There’s a common area that has a quaint black wood stove and a stack of wood, but there is no fire. Sharon Spiegel, a member of the ski patrol, says it’s best not to light the stove until we’re done preparing the explosives.

I follow Birdseye into the concrete basement, and he pulls an explosive about the size of a soup can from his backpack.

This isn’t the largest explosive Birdseye will toss, but it is enough to move a small, unstable snow slab before it can become a larger, more dangerous one. As he pulls out the fuses from another part of his backpack, he explains that the primary explosive is very stable, but the fuses have explosive caps on one end. If those caps were to ignite by themselves accidentally, it wouldn’t do much, but an accidental charge next to the explosive would make for an unwelcome surprise in his bag.

He steadily inserts the caps into the explosive. When the work is done we hurry up the stairs to a higher peak to release it before the resort opens the mountain for the day’s guests.

This unique mountain terrain and large population of people who spend time outdoors have always made Colorado a hot spot for avalanches — and the deaths they can cause. February is the peak of the winter season and also historically one of the deadliest for avalanches in the United States. This year wasn’t much different: After a series of large snowfalls out West, more people died in avalanches across the country during February than in the preceding three months.

Avalanches are common in the backcountry, but some this season have tumbled through ski resorts. In December, Steamboat had its largest in-bounds slab avalanche in almost two decades. In early February, an avalanche swept into a chair lift at Montana’s Big Sky Resort. A few days later, after 6 feet of snow fell in 36 hours at Mammoth Mountain in California’s Sierra Nevada, two ski patrollers who were working on avalanche mitigation were swept away; one died.

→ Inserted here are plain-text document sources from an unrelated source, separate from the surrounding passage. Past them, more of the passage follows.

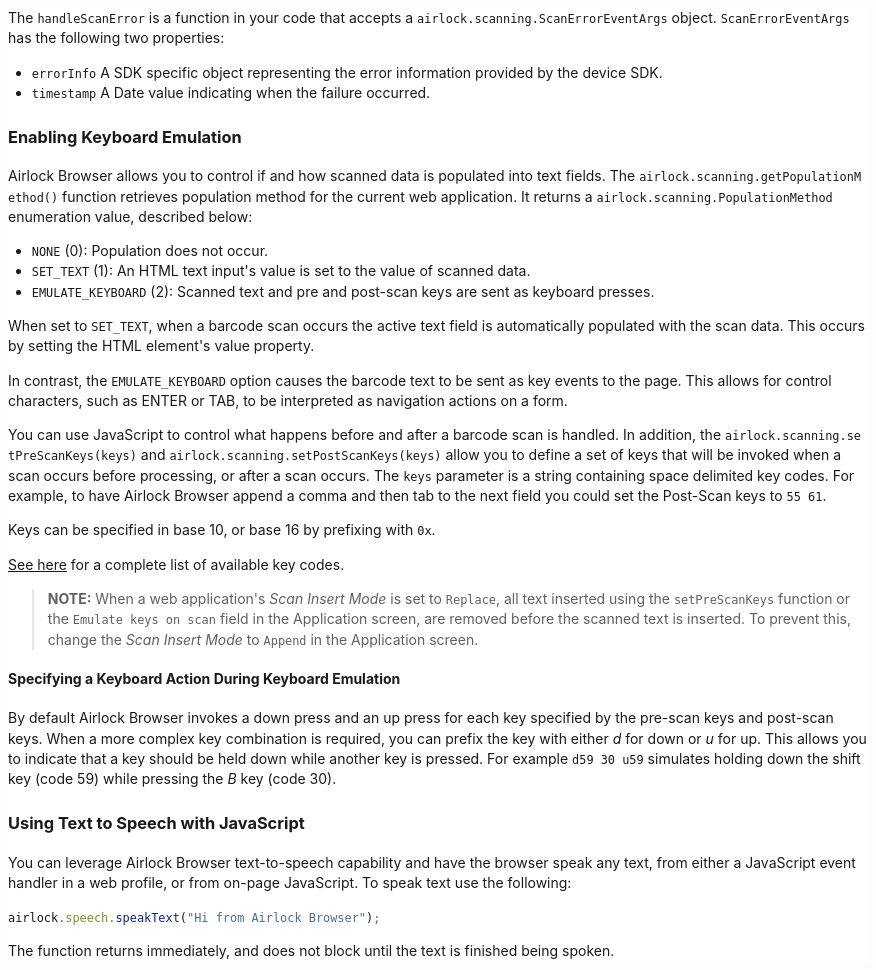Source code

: The `handleScanError` is a function in your code that accepts a `airlock.scanning.ScanErrorEventArgs` object.
`ScanErrorEventArgs` has the following two properties:

* `errorInfo` A SDK specific object representing the error information provided by the device SDK.
* `timestamp` A Date value indicating when the failure occurred.

### Enabling Keyboard Emulation

Airlock Browser allows you to control if and how scanned data is populated into text fields.
The `airlock.scanning.getPopulationMethod()` function retrieves population method for the current web application. It returns a `airlock.scanning.PopulationMethod` enumeration value, described below:

* `NONE` (0): Population does not occur.
* `SET_TEXT` (1): An HTML text input's value is set to the value of scanned data.
* `EMULATE_KEYBOARD` (2): Scanned text and pre and post-scan keys are sent as keyboard presses.

When set to `SET_TEXT`, when a barcode scan occurs the active text field is automatically populated
with the scan data. This occurs by setting the HTML element's value property.

In contrast, the `EMULATE_KEYBOARD` option causes the barcode text to be sent as key events to the page. This allows for control characters, such as ENTER or TAB, to be interpreted as navigation actions on a form.

You can use JavaScript to control what happens before and after a barcode scan is handled. In addition, the `airlock.scanning.setPreScanKeys(keys)` and `airlock.scanning.setPostScanKeys(keys)` allow you to define a set of keys that will be invoked when a scan occurs before processing, or after a scan occurs. The `keys` parameter is a string containing space delimited key codes. For example, to have Airlock Browser append a comma and then tab to the next field you could set the Post-Scan keys to `55 61`.

Keys can be specified in base 10, or base 16 by prefixing with `0x`.

[See here](https://stuff.mit.edu/afs/sipb/project/android/docs/reference/android/view/KeyEvent.html) for a complete list of available key codes.

> **NOTE:** When a web application's *Scan Insert Mode* is set to `Replace`, all text inserted using the `setPreScanKeys` function or the `Emulate keys on scan` field in the Application screen, are removed before the scanned text is inserted. To prevent this, change the *Scan Insert Mode* to `Append` in the Application screen.

#### Specifying a Keyboard Action During Keyboard Emulation

By default Airlock Browser invokes a down press and an up press for each key specified by the pre-scan keys and post-scan keys. When a more complex key combination is required, you can prefix the key with either *d* for down or *u* for up. This allows you to indicate that a key should be held down while another key is pressed. For example `d59 30 u59` simulates holding down the shift key (code 59) while pressing the *B* key (code 30).

### Using Text to Speech with JavaScript

You can leverage Airlock Browser text-to-speech capability and have the browser speak any text, from either a JavaScript event handler in a web profile, or from on-page JavaScript. To speak text use the following:

```javascript
airlock.speech.speakText("Hi from Airlock Browser");
```
The function returns immediately, and does not block until the text is finished being spoken.

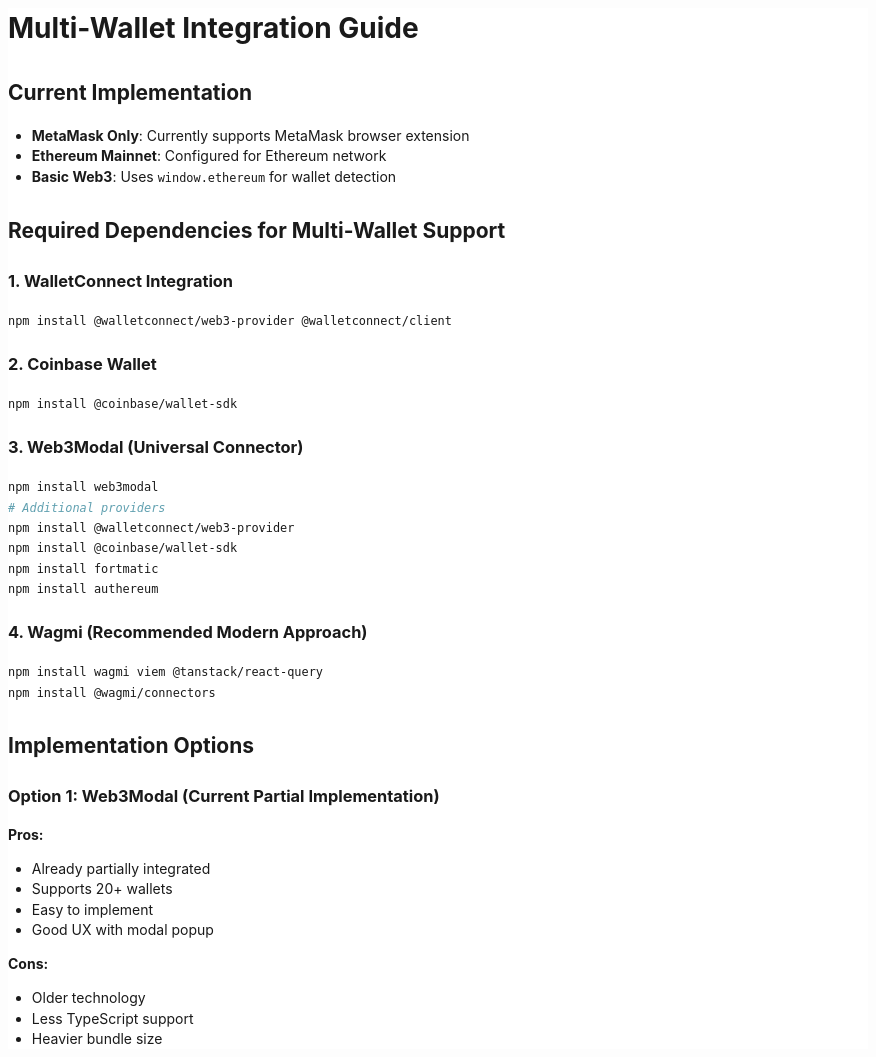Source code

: # Multi-Wallet Integration Guide

## Current Implementation
- **MetaMask Only**: Currently supports MetaMask browser extension
- **Ethereum Mainnet**: Configured for Ethereum network
- **Basic Web3**: Uses `window.ethereum` for wallet detection

## Required Dependencies for Multi-Wallet Support

### 1. WalletConnect Integration
```bash
npm install @walletconnect/web3-provider @walletconnect/client
```

### 2. Coinbase Wallet
```bash
npm install @coinbase/wallet-sdk
```

### 3. Web3Modal (Universal Connector)
```bash
npm install web3modal
# Additional providers
npm install @walletconnect/web3-provider
npm install @coinbase/wallet-sdk
npm install fortmatic
npm install authereum
```

### 4. Wagmi (Recommended Modern Approach)
```bash
npm install wagmi viem @tanstack/react-query
npm install @wagmi/connectors
```

## Implementation Options

### Option 1: Web3Modal (Current Partial Implementation)
**Pros:**
- Already partially integrated
- Supports 20+ wallets
- Easy to implement
- Good UX with modal popup

**Cons:**
- Older technology
- Less TypeScript support
- Heavier bundle size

As winter sports became more popular in the second half of the 20th century, the number of people killed in avalanches increased steadily for decades. But over the past 10 to 15 years, even as more and more people ventured out, the number of deaths started to level out, said Ethan Greene, director of the Colorado Avalanche Information Center. (One notable exception was the winter of 2020-21, when the pandemic prompted an unprecedented surge in backcountry activities like hiking and skiing in areas not necessarily controlled by a ski area.)